The initially resting electron begins to move under the action of the forces of a uniform electric field with an intensity

The initially resting electron begins to move under the action of the forces of a uniform electric field with an intensity of E = 2.0 · 10 ^ 5 V / m. What speed (in Mm / s) an electron will acquire in 1.0 ns What distance (in mm) will an electron fly during this time?

E = 2 * 10 ^ 5 V / m.
t = 1 ns = 1 * 10 ^ -9 s.
q = 1.6 * 10 ^ -19 Cl.
m = 9.1 * 10 ^ -31 kg.
V0 = 0 m / s.
V -?
S -?
The force F acts on the electron, the value of which is determined by the formula: F = q * E.

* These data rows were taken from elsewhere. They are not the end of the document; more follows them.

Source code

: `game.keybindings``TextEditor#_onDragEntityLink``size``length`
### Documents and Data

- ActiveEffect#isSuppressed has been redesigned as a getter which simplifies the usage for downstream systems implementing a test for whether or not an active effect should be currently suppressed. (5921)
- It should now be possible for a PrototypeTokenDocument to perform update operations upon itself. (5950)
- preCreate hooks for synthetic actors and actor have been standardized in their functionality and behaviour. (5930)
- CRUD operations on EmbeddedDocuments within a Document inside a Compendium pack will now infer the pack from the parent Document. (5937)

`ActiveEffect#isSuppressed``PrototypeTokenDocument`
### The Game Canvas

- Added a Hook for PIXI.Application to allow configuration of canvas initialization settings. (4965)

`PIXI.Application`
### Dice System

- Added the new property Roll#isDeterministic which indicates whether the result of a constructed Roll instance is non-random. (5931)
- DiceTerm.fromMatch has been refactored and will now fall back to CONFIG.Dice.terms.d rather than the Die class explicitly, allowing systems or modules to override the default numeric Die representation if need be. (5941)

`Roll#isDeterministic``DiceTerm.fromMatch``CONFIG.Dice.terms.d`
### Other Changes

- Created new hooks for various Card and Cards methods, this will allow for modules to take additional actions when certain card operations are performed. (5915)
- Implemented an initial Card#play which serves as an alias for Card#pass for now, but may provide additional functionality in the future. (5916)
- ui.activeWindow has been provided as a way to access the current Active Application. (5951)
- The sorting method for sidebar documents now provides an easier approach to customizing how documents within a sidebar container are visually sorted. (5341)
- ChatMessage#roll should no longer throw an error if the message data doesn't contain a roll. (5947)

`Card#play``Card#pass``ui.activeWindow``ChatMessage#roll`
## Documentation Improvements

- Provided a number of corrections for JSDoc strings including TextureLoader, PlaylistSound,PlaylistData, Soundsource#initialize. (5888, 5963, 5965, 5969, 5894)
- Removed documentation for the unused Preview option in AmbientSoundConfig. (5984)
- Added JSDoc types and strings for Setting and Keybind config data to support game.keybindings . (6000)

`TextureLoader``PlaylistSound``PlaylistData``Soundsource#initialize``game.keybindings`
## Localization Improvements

Let’s write Newton’s 2 law for an electron: F = m * a.
q * E = m * a.
Let us express the acceleration of an electron: a = q * E / m.
a = 1.6 * 10 ^ -19 C * 2 * 10 ^ 5 V / m / 9.1 * 10 ^ -31 kg = 35 * 10 ^ 15 m / s ^ 2.

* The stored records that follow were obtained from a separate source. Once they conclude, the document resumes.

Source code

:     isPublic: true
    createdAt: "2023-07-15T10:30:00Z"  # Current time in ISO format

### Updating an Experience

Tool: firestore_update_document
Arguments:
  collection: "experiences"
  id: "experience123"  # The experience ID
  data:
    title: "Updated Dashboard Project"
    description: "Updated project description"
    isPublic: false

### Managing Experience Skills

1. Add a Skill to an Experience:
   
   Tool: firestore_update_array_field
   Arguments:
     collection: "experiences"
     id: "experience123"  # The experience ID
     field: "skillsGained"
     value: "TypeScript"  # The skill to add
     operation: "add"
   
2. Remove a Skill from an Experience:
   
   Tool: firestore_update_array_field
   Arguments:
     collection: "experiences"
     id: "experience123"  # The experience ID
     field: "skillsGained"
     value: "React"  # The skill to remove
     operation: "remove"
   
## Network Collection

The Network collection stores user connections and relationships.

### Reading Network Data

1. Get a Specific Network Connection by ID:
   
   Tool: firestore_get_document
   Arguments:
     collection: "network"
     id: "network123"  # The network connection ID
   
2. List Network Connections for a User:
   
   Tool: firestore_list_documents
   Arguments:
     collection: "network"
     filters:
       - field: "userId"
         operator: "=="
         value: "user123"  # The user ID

Let us express the acceleration of an electron by another formula: a = (V – V0) / t. since V0 = 0 m / s, then a = V / t.
q * E / m = V / t.
V = q * E * t / m.
V = 1.6 * 10 ^ -19 C * 2 * 10 ^ 5 V / m 1 * 10 ^ -9 s / 9.1 * 10 ^ -31 kg = 35 * 10 ^ 6 m / s = 35 Mm / from.
The distance S that the electron flew is found by the formula: S = V ^ 2 / 2a.
S = (35 * 10 ^ 6 m / s) ^ 2/2 * 35 * 10 ^ 15 m / s ^ 2 = 17.5 * 10 ^ -3 m = 0.0175 m.
Answer: the speed of the electron is V = 35 Mm / s, the movement of the electron is S = 0.0175 m.